Though the government had estimated to inoculate 430,000 persons in the first phase, only 184,857 persons received the first dose of the vaccine throughout the country from 201 vaccination centers in 77 districts from January 27 to February 6.
Hence, the government is launching the second phase with the available surplus vaccines.
According to the Ministry of Health and Population, the priority list of recipients for the send phase of the vaccination drive was prepared on the basis of exposure to risk.
According to Spokesperson at the Health Ministry, Jageshwar Gautam, journalists will be vaccinated at the Civil Hospital in New Baneshwor while staffers of UN agencies will get the jab at Patan Hospital. Similarly, diplomatic expats and staffers of various international embassies will be administered the vaccine at Teaching Hospital, Maharaganj and Ganga Lal Hospital, Bansbari.
The vaccination drive will conclude on Friday.
The Health Ministry has stated that a press certificate issued by the Information Department under the Ministry of Communications and Information Technology is required for journalists to be eligible for the vaccine.

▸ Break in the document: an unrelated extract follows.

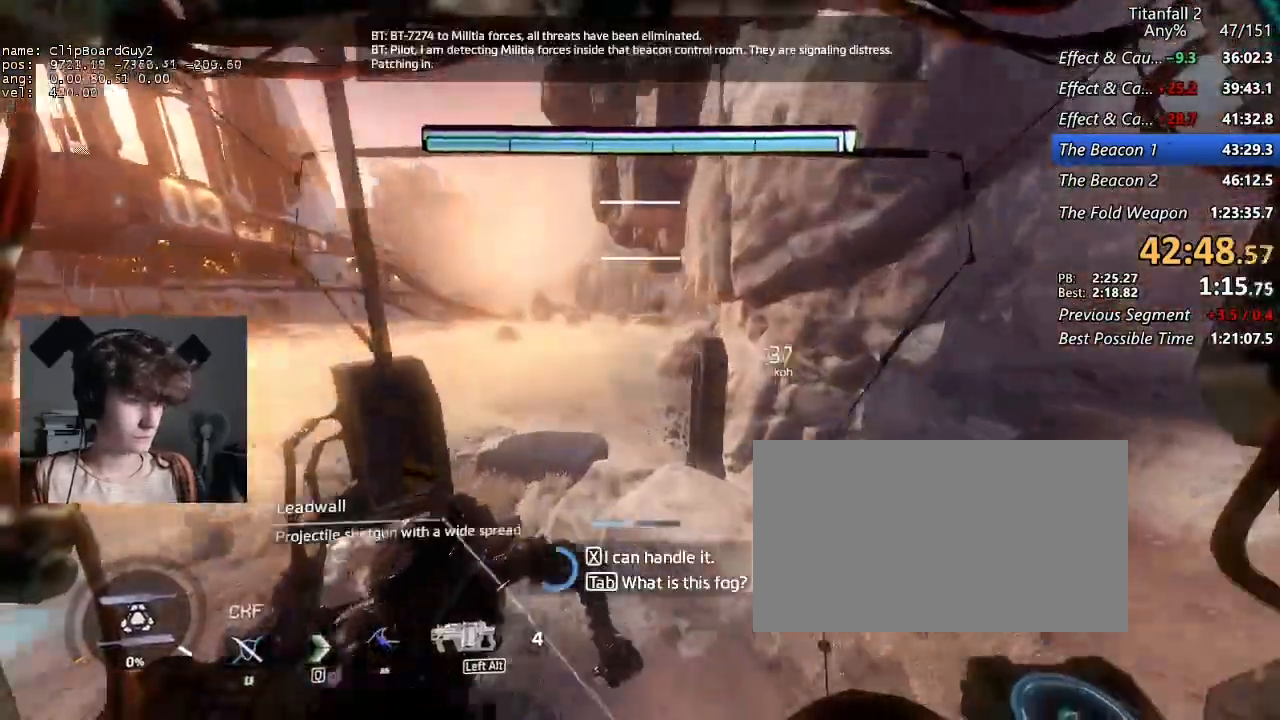
{"keys": ["shift", "w"], "mouse": [], "events": []}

As many as 13,500 working journalists across the country currently hold the press certificate and are members of the Federation of Nepali Journalists.
Health workers, ambulance/hearse drivers, women health volunteers, sanitation workers, prison inmates, old age home care workers and staffers at the Tribhuwan International Airport were vaccinated in the first phase, which concluded on Saturday.
Nepal began its nationwide coronavirus vaccination drive after it received one million doses of Covishield vaccines, produced by the Serum Institute of India, as a grant from the Indian government on January 21.
The 10-day vaccination campaign had started on January 27 after the vaccines were transported to all seven provinces.
Many recipients were found reluctant to be inoculated in the first phase mostly due to the lack of proper communication and awareness drives regarding the vaccines’ safety from the government’s side.
The most common side effects of Covishield vaccines are dizziness, pain and swelling in the injected area, fever, and chills, which are all temporary and normal.